Meade County denies variance for SDSU property
STURGIS — The Meade County Commission Wednesday denied a variance to South Dakota State University for a driveway to its new ag research station, which is across from Sturgis Airport on Alkali Road next to the Western Dakota Antique Club.
Crews were already using a driveway approach that is approximately 230 feet west of the Western Dakota Antique Club’s driveway approach. The county’s driveway approach distance requirement falls under Ordinance No. 10, the highway/road ordinance, which requires a 500-foot separation.
At the commission meeting, Tanner Aiken, project manager and horticulturist for South Dakota State University Facilities & Services, asked for a variance to that distance.
“On roads like Alkali Road, major collectors and arterials, they (driveways) are supposed to be 500 feet apart. This one would take a variance to be closer than 500 feet,” said Bill Rich, Meade County’s deputy director of planning.

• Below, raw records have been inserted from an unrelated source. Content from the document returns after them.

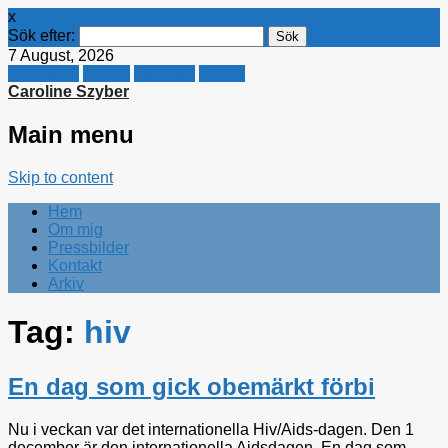
x
Sök efter:
7 August, 2026
Facebook
Twitter
Linkedin
E-mail
Caroline Szyber
Main menu
Skip to content
Hem
Om mig
Pressbilder
Kontakt
Arkiv
Tag:
hiv
En dag som gick obemärkt förbi
Nu i veckan var det internationella Hiv/Aids-dagen. Den 1
december är den internationella Aidsdagen. En dag som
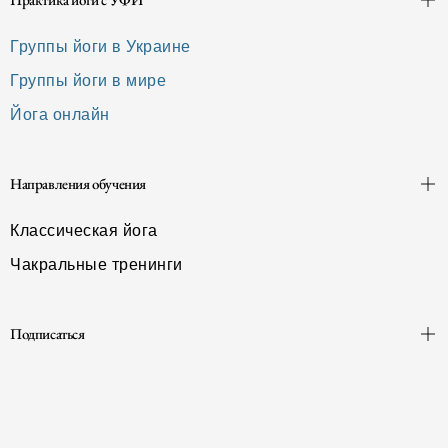
Группы йоги в Украине
Группы йоги в мире
Йога онлайн
Направления обучения
Классическая йога
Чакральные тренинги
Подписаться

Commissioner Ted Seaman asked about the 500-foot requirement.
Assistant Highway Superintendent Scott Tegethoff said the requirement relates to automobile crashes. He said that if a car went off the road and struck an approach, the county wants to make it less likely the vehicle will hit a second approach if approaches must be 500-feet apart.
Commissioner Linda Rausch asked Aiken why they couldn’t meet the 500-foot requirement and what hardship that presents.
Aiken said the decision to put the building where it sits on the 114-acre site was to optimize the land for ag plots on the property.
“We thought that bringing the access in at the middle of the area would limit our use of those plots and make it a little more difficult to plant and run machinery around it,” he said.
The building, to be located in the southeast corner of the site, needs to be fenced outside the area of the food plots, Aiken said. It would be used for equipment storage and maintenance, office space and a small classroom.
Currently there is a 24-foot gate directly north of the driveway approach and to the east of where the building would be constructed.
“That would make it easiest for getting machinery right into the site,” Aiken said.
The food plots that will be situated on the site will be for grazing studies.
“They will be running cattle out there,” Aiken said. “They will be grading how the plots respond to grazing.”
Commission Chairman Galen Niederwerder said the distance between the approaches was a safety issue.
“The question comes down to, is this enough of a safety issue that we would require you to move it?” Niederwerder said.
Rausch made the motion to deny the variance, which passed unanimously.
A legislative bill, SB48, passed by the South Dakota Legislature last year and signed by Gov. Dennis Daugaard, authorized the South Dakota Board of Regents and SDSU to buy the improved, tillable land along Alkali Road for $902,461.
The Meade County land replaces research and demonstration land that had previously been rented near Wall.